▶ [Exercise goal] Print exactly the first lines of the records. Stop after the line containing "mekanlara görsel açıdan", and leave every picture out.

########

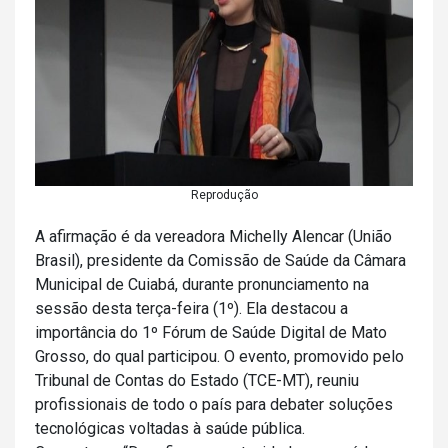
Reprodução
A afirmação é da vereadora Michelly Alencar (União
Brasil), presidente da Comissão de Saúde da Câmara
Municipal de Cuiabá, durante pronunciamento na
sessão desta terça-feira (1º). Ela destacou a
importância do 1º Fórum de Saúde Digital de Mato
Grosso, do qual participou. O evento, promovido pelo
Tribunal de Contas do Estado (TCE-MT), reuniu
profissionais de todo o país para debater soluções
tecnológicas voltadas à saúde pública.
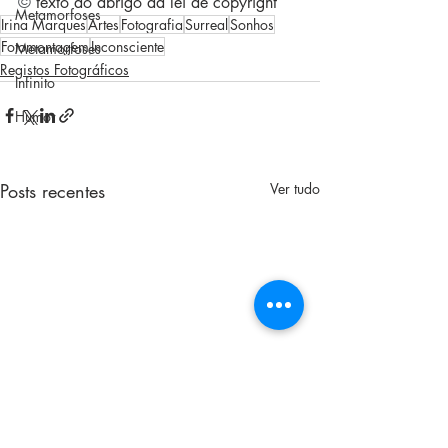
© 
texto ao abrigo da lei de copyright
Metamorfoses
Irina Marques
Artes
Fotografia
Surreal
Sonhos
Fotomontagem
Inconsciente
Metamorfoses
Registos Fotográficos
Infinito
Humor
Posts recentes
Ver tudo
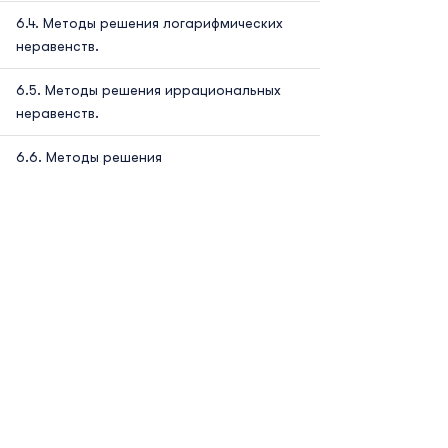
Методы решения логарифмических
неравенств.
Методы решения иррациональных
неравенств.
Методы решения
тригонометрических неравенств.
Использование свойств и графиков
функций при решении неравенств.
Практикум. Решение задач. Тесты
РАЗДЕЛ Стереометрия - 10
класс.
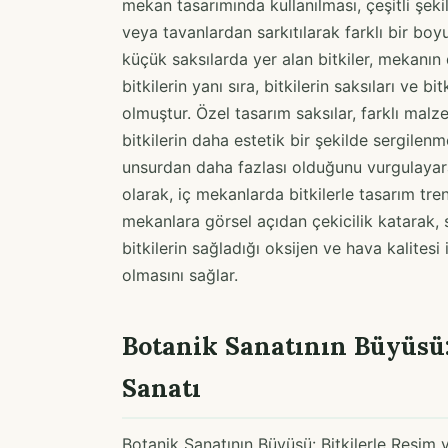
mekan tasarımında kullanılması, çeşitli şekil
veya tavanlardan sarkıtılarak farklı bir boy
küçük saksılarda yer alan bitkiler, mekanın
bitkilerin yanı sıra, bitkilerin saksıları ve b
olmuştur. Özel tasarım saksılar, farklı malzem
bitkilerin daha estetik bir şekilde sergilenme
unsurdan daha fazlası olduğunu vurgulayara
olarak, iç mekanlarda bitkilerle tasarım trendl
mekanlara görsel açıdan çekicilik katarak, 
bitkilerin sağladığı oksijen ve hava kalitesi
olmasını sağlar.
Botanik Sanatının Büyüsü:
Sanatı
Botanik Sanatının Büyüsü: Bitkilerle Resim 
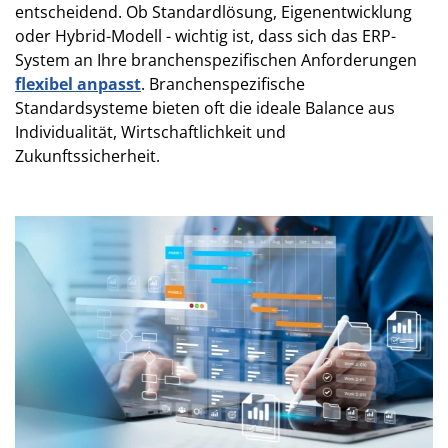
entscheidend. Ob Standardlösung, Eigenentwicklung
oder Hybrid-Modell - wichtig ist, dass sich das ERP-
System an Ihre branchenspezifischen Anforderungen
flexibel anpasst
. Branchenspezifische
Standardsysteme bieten oft die ideale Balance aus
Individualität, Wirtschaftlichkeit und
Zukunftssicherheit.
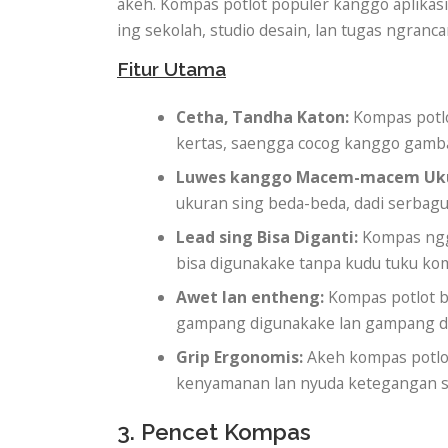
akeh. Kompas potlot populer kanggo aplikasi
ing sekolah, studio desain, lan tugas ngranca
Fitur Utama
Cetha, Tandha Katon:
Kompas potlo
kertas, saengga cocog kanggo gambar
Luwes kanggo Macem-macem Uk
ukuran sing beda-beda, dadi serbagu
Lead sing Bisa Diganti:
Kompas nggu
bisa digunakake tanpa kudu tuku ko
Awet lan entheng:
Kompas potlot b
gampang digunakake lan gampang d
Grip Ergonomis:
Akeh kompas potlo
kenyamanan lan nyuda ketegangan s
3. Pencet Kompas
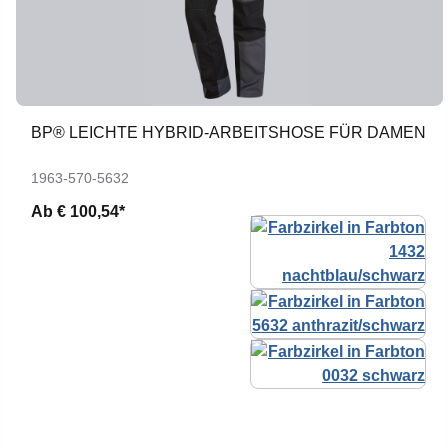
BP® LEICHTE HYBRID-ARBEITSHOSE FÜR DAMEN
1963-570-5632
Ab
€ 100,54*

########

▶ [Reply]
Reprodução
A afirmação é da vereadora Michelly Alencar (União
Brasil), presidente da Comissão de Saúde da Câmara
Municipal de Cuiabá, durante pronunciamento na
sessão desta terça-feira (1º). Ela destacou a
importância do 1º Fórum de Saúde Digital de Mato
Grosso, do qual participou. O evento, promovido pelo
Tribunal de Contas do Estado (TCE-MT), reuniu
profissionais de todo o país para debater soluções
tecnológicas voltadas à saúde pública.
© 
texto ao abrigo da lei de copyright
Metamorfoses
Irina Marques
Artes
Fotografia
Surreal
Sonhos
Fotomontagem
Inconsciente
Metamorfoses
Registos Fotográficos
Infinito
Humor
Posts recentes
Ver tudo
Методы решения логарифмических
неравенств.
Методы решения иррациональных
неравенств.
Методы решения
тригонометрических неравенств.
Использование свойств и графиков
функций при решении неравенств.
Практикум. Решение задач. Тесты
РАЗДЕЛ Стереометрия - 10
класс.
mekan tasarımında kullanılması, çeşitli şekil
veya tavanlardan sarkıtılarak farklı bir boy
küçük saksılarda yer alan bitkiler, mekanın
bitkilerin yanı sıra, bitkilerin saksıları ve b
olmuştur. Özel tasarım saksılar, farklı malzem
bitkilerin daha estetik bir şekilde sergilenme
unsurdan daha fazlası olduğunu vurgulayara
olarak, iç mekanlarda bitkilerle tasarım trendl
mekanlara görsel açıdan çekicilik katarak, 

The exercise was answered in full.